Marguerite Yourcenar, Archives du Nord
Gallimard 1977, 376 p.
Des archives familiales et des documents communiqués par les Archives du Nord de la France, quelques ouvrages généalogiques, des albums de voyage, des souvenirs du père « égrenés au cours de conversations, des « lettres conservées par hasard », un carnet militaire, des photographies avec quelques dates, des écrits laissés par son demi-frère…forment cette autobiographie.
Peut-on parler d’autobiographie d’ailleurs si l’on considère que Marguerite Yourcenar fait partir son tracé généalogique depuis « La nuit des temps » (chap. I) pour finir à son arrivée au Mont Noir à l’âge de six semaines ? (p 370). Elle ne réfute pourtant pas ce nom (p 340, p 373) quand bien même elle parle plus de sa famille que d’elle-même. Elle se justifiera lorsqu’elle affirme que « le reste est peut-être moins important qu’on ne croit » (p 374) assurant que pour son père « l’idée de se dépeindre ou de s’expliquer profusément ne lui venait pas « (p 343). Elle lui ressemble sur ce point. Quoi qu’il en soit, elle « n’écri[t] pas un roman » (p 349, p 340).
Cette biographie familiale, avancerait-on alors, pourrait se lire comme un roman tant le style est fluide, le fond érudit et la plume élégante si elle n’en rejetait pas l’appellation (p 349). Le ton mi cruel par moments, mi affectueux avec modération, alterne entre la critique (pas trop acerbe) et l’ironie (parfois compatissante) qui perce à de nombreux contours de phrase. Elle cherche à comprendre comment « celui-ci pourtant est né de celui-là » (p 342) en ne parlant pas que de son père.
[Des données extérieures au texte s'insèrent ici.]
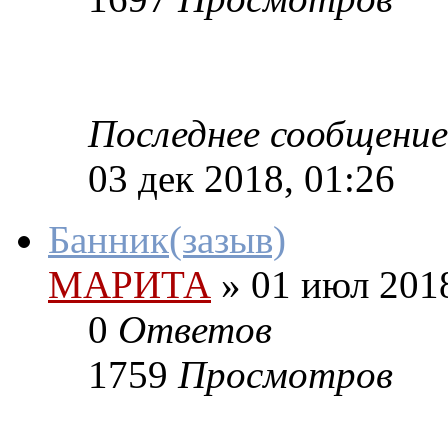
Последнее сообщение
03 дек 2018, 01:26
Банник(зазыв)
МАРИТА
»
01 июл 2018
0
Ответов
1759
Просмотров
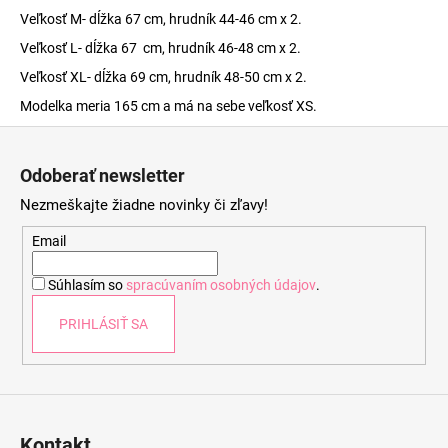
Veľkosť M- dĺžka 67 cm, hrudník 44-46 cm x 2.
Veľkosť L- dĺžka 67 cm, hrudník 46-48 cm x 2.
Veľkosť XL- dĺžka 69 cm, hrudník 48-50 cm x 2.
Modelka meria 165 cm a má na sebe veľkosť XS.
Z
á
Odoberať newsletter
p
Nezmeškajte žiadne novinky či zľavy!
ä
t
Email
i
Súhlasím so
spracúvaním osobných údajov
.
e
PRIHLÁSIŤ SA
Kontakt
Elle confesse en toute fin qu’ « elle tombera et se relèvera sur ces genoux écorchés ; […] apprendra non sans efforts à se servir de ses propres yeux, puis, comme les plongeurs, à les garder grands ouverts » (p 373). Et si elle ne répugne pas à parler d’elle, elle n’est cependant pas pressée, doutant qu’il soit aisé de « parler sans complaisance et sans erreur de quelqu’un qui nous touche inexplicablement de si près”(p 373).
D’une culture qui a ravi les académiciens qui l’on élue première femme sous la coupole, l’écrivaine dénonce les travers d’une certaine société « clinquante » (p 342) et d’une certaine époque (insouciante alors que deux guerres mondiales allaient la déchirer) tout en prédisant les conséquences dont nous sommes témoins de nos jours : « ce qui danse aujourd’hui sur le monde est la sottise, la violence, et l’avidité de l’homme (p 372).
Citation(s) :
– p 73 : “À chaque époque, il est des gens qui ne pensent pas comme tout le monde, c’est à dire qui ne pensent pas comme ceux qui ne pensent pas.”
– p 78 :” En avance sur son temps, Rubens a vu que le courage qui refoule par trop complètement la douleur empoisonne celle-ci, et nous avec elle.”
– p 300 « Il m’a fallu longtemps pour comprendre que cette forme d’émotivité est souvent le fait de nature pauvres qui ne donnent rien en retour et s’étonnent qu’on donne »
NB : Ma visite de la maison au Mont Noir est ici.
Je comprends mieux ce qui touche l’environnement décrit dans cette autobiographie en ayant visité le parc et les villages alentour, mais je regrette d’autant plus que le château ait été détruit.